At the age of 23, I watched a film called the green mile and there is a line there where Tom Hanks says: when I die and I stand before God what am I going to say? It got me thinking and i asked myself, Michael, if you stand before God what would you say? I thought I don’t know what I would say, I would probably say I believed in you and your son Jesus but I never felt right anymore in the church. That night I searched on YouTube: Bible Truth and a video came up it was called Study 4: The disintegration of the European Union and as Brexit
was a major talking point at that time I proceeded to click on the video and watch it, mainly out of curiosity more than anything. The speaker was called Jim Cowie and he got me hooked and craving more so I watched through the study series and thought it was more than amazing. The way he spoke and his confidence I was in awe of.
After watching through the full series I clicked on subscribe and watched more videos on the channel and got thinking to myself this group teaches the correct things and lines up with what the Bible declares especially the big questions. I watched throughout 2018 and 2019 and in 2020 there was a series on Revelation by Pete Owen and throughout the series.

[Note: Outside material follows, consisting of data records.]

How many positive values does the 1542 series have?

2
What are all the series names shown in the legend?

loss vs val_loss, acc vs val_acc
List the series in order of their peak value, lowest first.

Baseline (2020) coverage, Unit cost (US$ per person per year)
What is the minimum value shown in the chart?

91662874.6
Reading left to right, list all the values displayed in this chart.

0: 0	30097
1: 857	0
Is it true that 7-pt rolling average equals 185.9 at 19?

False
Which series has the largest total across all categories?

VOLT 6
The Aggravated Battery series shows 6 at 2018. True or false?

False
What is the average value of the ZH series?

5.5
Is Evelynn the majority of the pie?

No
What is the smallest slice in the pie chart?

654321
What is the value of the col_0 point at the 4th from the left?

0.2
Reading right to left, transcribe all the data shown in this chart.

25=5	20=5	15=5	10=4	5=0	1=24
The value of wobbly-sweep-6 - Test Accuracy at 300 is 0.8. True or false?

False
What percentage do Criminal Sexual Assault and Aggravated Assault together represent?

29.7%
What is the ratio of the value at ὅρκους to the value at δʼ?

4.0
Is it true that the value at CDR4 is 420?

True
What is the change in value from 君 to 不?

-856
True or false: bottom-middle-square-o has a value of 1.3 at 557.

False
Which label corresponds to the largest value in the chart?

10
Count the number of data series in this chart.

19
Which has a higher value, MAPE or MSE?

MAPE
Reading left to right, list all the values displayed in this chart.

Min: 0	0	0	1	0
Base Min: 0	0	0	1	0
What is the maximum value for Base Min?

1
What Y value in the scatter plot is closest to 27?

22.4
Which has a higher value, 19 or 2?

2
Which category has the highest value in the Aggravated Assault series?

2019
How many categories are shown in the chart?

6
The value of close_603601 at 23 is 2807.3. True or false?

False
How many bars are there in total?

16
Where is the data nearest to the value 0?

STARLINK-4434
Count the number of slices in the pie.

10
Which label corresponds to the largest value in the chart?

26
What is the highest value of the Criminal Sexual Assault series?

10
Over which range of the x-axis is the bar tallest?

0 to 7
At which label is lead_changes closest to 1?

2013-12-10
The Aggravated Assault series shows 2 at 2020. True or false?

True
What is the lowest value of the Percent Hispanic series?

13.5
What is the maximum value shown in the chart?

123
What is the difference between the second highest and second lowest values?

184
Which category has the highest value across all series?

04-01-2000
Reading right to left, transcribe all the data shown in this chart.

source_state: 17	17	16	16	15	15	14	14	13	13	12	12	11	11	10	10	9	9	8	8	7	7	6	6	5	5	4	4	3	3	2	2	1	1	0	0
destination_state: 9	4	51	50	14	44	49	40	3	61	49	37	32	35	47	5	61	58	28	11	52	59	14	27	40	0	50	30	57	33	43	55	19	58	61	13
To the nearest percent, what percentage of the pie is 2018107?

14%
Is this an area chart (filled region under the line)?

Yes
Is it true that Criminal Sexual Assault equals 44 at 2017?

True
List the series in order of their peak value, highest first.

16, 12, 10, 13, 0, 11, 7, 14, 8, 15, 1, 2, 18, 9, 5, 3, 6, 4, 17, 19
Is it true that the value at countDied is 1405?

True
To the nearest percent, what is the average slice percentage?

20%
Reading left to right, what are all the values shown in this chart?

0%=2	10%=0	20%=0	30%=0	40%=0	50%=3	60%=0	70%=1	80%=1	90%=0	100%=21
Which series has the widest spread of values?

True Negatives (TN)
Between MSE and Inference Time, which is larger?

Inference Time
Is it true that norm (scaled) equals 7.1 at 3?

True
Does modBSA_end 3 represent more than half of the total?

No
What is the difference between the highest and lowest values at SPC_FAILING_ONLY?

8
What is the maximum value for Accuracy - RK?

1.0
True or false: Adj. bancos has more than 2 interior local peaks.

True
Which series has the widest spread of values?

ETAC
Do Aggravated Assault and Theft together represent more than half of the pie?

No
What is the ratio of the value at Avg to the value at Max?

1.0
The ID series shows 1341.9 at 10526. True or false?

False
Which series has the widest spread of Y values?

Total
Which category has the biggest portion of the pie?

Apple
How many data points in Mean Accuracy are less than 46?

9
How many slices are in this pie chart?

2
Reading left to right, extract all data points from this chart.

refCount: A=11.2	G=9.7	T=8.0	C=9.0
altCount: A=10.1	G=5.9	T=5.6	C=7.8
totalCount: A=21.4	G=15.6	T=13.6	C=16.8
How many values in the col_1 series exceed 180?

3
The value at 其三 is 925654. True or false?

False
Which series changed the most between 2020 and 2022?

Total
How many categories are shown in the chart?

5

I kept saying to myself I want to get involved in this so I put a message on a Bible truth and prophecy video asking for details and was made aware that there was an ecclesia in Preston. I gave them an email and arranged to meet with them, providentially, I managed to meet them a week before the 2nd Lockdown was brought in so thankfully I managed to join in with them on zoom throughout Lockdown and was just so pleased that I had found an ecclesia that spoke truth, and not only speaks the truth but is a family.
I was baptised on the 30th of September 2021 and enjoying my new life in Christ. It is amazing when you can see the love of God can bring you back even through the smallest of things like a film.